The cadence of one of my translated sentences yesterday reminded me about the fate of old golfers, and I could not remember whether real men eat quiche or not. If the truth be told, I was not entirely sure if Kisch was involved. That advice about sounding out the word in your head in order to figure out how to spell it does not always work. On the quiche spelling question, I was insufficiently motivated to find out when I typed it yesterday, much to my subsequent chagrin.
What I did search for were sayings beginning with the words, “Old translators never die”, as I remembered an excellent one quoted in a ProZ forum discussion by Danish to English translator, Christine Andersen, “Old translators never die… they move into the Tower of Babel”.
Two days ago, the television announced that it was World Food Day, while my laptop informed me that this clashed somewhat with International Dictionary Day. I made the comment on Facebook that it was unfair to make me choose between the two. My dear sister replied that it was lucky that I had “already swallowed a dictionary” and therefore “have experience of combining the two”. It is this sort of thing which makes the quip attributed to Roy Cochrun, “Old translators never die, they just stop buying dictionaries” hit home in a personal way. I would like to amend this saying to, “Old translators never die; they just keep swallowing dictionaries.”

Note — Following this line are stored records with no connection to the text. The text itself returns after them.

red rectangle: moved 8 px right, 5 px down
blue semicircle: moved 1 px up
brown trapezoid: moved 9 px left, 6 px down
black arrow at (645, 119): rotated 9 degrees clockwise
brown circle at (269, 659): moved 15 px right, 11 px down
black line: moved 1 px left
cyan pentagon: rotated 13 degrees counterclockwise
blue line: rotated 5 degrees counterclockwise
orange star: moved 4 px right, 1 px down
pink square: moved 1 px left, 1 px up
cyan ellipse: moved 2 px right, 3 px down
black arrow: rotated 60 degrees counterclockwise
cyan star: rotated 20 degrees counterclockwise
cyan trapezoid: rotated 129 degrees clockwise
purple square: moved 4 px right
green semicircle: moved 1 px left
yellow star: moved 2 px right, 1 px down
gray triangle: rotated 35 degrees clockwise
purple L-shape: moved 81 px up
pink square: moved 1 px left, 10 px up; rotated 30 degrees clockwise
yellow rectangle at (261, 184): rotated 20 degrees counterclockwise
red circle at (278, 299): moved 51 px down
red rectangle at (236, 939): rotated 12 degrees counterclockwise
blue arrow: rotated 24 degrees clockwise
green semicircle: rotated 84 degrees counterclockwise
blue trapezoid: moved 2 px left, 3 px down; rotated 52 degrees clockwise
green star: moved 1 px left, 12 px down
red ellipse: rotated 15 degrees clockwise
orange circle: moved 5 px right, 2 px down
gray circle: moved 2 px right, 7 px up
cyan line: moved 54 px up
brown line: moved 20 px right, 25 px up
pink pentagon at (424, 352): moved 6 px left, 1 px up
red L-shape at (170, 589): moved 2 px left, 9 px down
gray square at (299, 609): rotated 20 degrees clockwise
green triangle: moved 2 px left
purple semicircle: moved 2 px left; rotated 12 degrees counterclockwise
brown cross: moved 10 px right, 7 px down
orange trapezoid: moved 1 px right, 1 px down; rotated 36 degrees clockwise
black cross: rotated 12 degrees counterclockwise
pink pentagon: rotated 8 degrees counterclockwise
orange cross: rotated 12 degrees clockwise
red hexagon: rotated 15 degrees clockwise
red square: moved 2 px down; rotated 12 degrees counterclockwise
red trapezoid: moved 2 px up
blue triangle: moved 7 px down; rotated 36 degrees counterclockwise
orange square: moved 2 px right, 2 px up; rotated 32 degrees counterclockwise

These last two, of course, merely serve to perpetuate the erroneous assumption that all you need to produce a good translation are a couple of dictionaries. This myth goes hand in hand with the oddity of the phenomenon that those who are most vocal in complaining about low rates may well be the very translators accepting them. Chris Durban of Fire Ant and Worker Bee is of the view that “Old translators never die, they just rant on” is an apt aphorism for those who fall into this category.
Lanna Castellano is credited with having said, “Old translators never die, they just meet their final deadline”. I bet there are some translators out there who would postpone their own death to meet a deadline, if they could. As Aurora Humarán observes, it is still not certain who the Final Client will be.
You can give yourself one of my hitherto unannounced “best grammatical friend” awards if you were irked by the differences in the punctuation of the four sayings highlighted in purple above. You can add a gold rosette to that if you come up with an “Old translators never die…” quip which makes me laugh.